A Primeira Carta de João, no Novo Testamento, é iniciada com a seguinte expressão: “Deus é amor”. O Papa Bento XVI escreveu sua primeira encíclica iniciando com essa mesma expressão, mas em latim: “Deus caritas est”, na qual mostra sua preocupação com o sentido da palavra amor, pois a ela se associam significados completamente díspares.
Por sua vez, a língua grega, na qual foi escrito o Novo Testamento, possui pelo menos quatro verbos para o correspondente em língua portuguesa “amar”: stergein, erän, philein e agapan. (HENRY, Antonin-Marcel. Introdução e notas sobre a caridade. In: AQUINO, Tomás de. Suma Teológica, v.5, II Seção da II Parte – Questões 1-56. São Paulo: Loyola, 2004, p.287).
Stergein não é um verbo encontrado na Bíblia e está reservado para o amor entre pais e filhos, natural no ser humano.
De fato, em sua encíclica, Bento XVI não menciona storge ao esclarecer que há três palavras gregas na Bíblia para indicar o amor: eros, philia e agape.
Pois bem, o verbo grego erän, que dá o substantivo eros, designa o amor apaixonado e carnal. Aparece raramente no Antigo Testamento, como quando evoca o amor pela sabedoria (Sb 8,2). Não é encontrado no Novo Testamento.
Philein, por sua vez, é o verbo que indica a amizade, correspondente a um afeto natural que não se adapta ao mandamento de Jesus de amar o inimigo.
Aristóteles, em contrapartida, na sua Ética a Nicômaco, se dedicou de modo especial a essa relação humana conhecida pelo substantivo philia, pois para ele é o que há de mais necessário para a vida, já que apenas status social, poder e prosperidade de nada valem sem amigos. A justeza desse “amor-amizade” exige reciprocidade: “quando a amizade é entre desiguais, deve haver um princípio de proporção, segundo o qual quem recebeu mais pela superioridade das ações da outra parte deve retribuir com uma medida maior”.
De todo modo, Aristóteles reconhece que há uma grandeza em fazer o bem gratuitamente, sem esperar receber nada em troca; porém aí já não se trata de amizade, mas de caridade.
O conceito grego de amor mais próximo do conceito de caridade é o do verbo agapan, que dá a ideia de eleição, de livre escolha, de decisão, de doação. Nesse sentido, é possível escolher fazer o bem ao outro, mesmo sem retribuição, por vontade livre, não por inclinação natural. Interessante que o substantivo agapè é extremamente raro no grego profano.

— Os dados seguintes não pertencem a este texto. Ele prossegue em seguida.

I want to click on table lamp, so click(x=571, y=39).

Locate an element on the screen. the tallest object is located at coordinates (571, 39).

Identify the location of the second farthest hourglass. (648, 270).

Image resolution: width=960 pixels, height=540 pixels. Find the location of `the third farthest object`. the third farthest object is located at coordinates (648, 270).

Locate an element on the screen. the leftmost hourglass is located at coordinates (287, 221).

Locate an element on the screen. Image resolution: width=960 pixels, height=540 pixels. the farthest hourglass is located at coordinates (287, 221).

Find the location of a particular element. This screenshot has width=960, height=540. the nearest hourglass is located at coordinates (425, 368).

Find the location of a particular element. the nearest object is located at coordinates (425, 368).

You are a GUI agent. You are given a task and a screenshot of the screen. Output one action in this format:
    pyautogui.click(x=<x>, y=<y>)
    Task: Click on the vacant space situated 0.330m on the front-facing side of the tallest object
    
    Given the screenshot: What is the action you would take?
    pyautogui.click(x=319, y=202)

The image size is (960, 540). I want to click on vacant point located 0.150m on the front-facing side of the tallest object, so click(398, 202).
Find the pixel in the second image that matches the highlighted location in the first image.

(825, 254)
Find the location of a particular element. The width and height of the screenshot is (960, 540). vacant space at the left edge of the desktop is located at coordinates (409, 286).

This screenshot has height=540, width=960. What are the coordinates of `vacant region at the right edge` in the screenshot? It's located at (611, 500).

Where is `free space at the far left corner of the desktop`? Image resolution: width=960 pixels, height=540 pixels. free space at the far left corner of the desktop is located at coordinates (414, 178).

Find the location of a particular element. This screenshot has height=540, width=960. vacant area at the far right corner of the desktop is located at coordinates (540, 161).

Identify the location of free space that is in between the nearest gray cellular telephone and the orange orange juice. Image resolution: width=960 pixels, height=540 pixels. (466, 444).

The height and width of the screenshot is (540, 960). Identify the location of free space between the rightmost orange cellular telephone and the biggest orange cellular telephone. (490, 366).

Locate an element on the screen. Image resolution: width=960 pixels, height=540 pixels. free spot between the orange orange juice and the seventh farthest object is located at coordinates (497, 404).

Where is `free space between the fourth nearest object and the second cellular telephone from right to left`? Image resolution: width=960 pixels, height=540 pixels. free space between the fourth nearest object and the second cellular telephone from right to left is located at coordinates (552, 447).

Foi no Novo Testamento que essa palavra grega se difundiu e no qual é encontrado 117 vezes, sendo 75 vezes nos textos de Paulo e 25 vezes nos de João (HENRY, op. cit.)
O ágape expressa uma complexidade de atitudes, posto que os evangelistas utilizam essa mesma palavra para falar da predileção do Pai pelo Filho Jesus, da compaixão do bom samaritano, do respeito e da ligação do centurião pela nação judaica, do gosto dos fariseus pelos primeiros lugares e da virtude por excelência dos discípulos de Jesus Cristo. Fato é que a palavra ágape, nos escritos neotestamentários, se apresenta como o mais nobre dos amores em duas direções: para com Deus e para com os homens, variando conforme o texto (BOBINEAU, 2010).
Para Bento XVI, Jesus Cristo inverteu a lógica do eros como deus para o Deus que é Ágape e que quer que todos sejamos como Ele.
O mandamento de amar até o inimigo é a magna carta da não violência cristã, que quebra a corrente do mal e da injustiça no mundo. A disposição de espírito própria do amor ágape é a que vê no outro alguém igual a si, com virtudes e pecados; dotado de uma dignidade própria que independe de ser, saber, ter ou agir; depende somente do fato de ter sido criado à semelhança de Deus.
O Amor ágape é a novidade trazida pelo Evangelho e atua de forma silenciosa por atos heroicos do cidadão comum, dos pequenos, que acreditam nesta mensagem e no seu Mensageiro.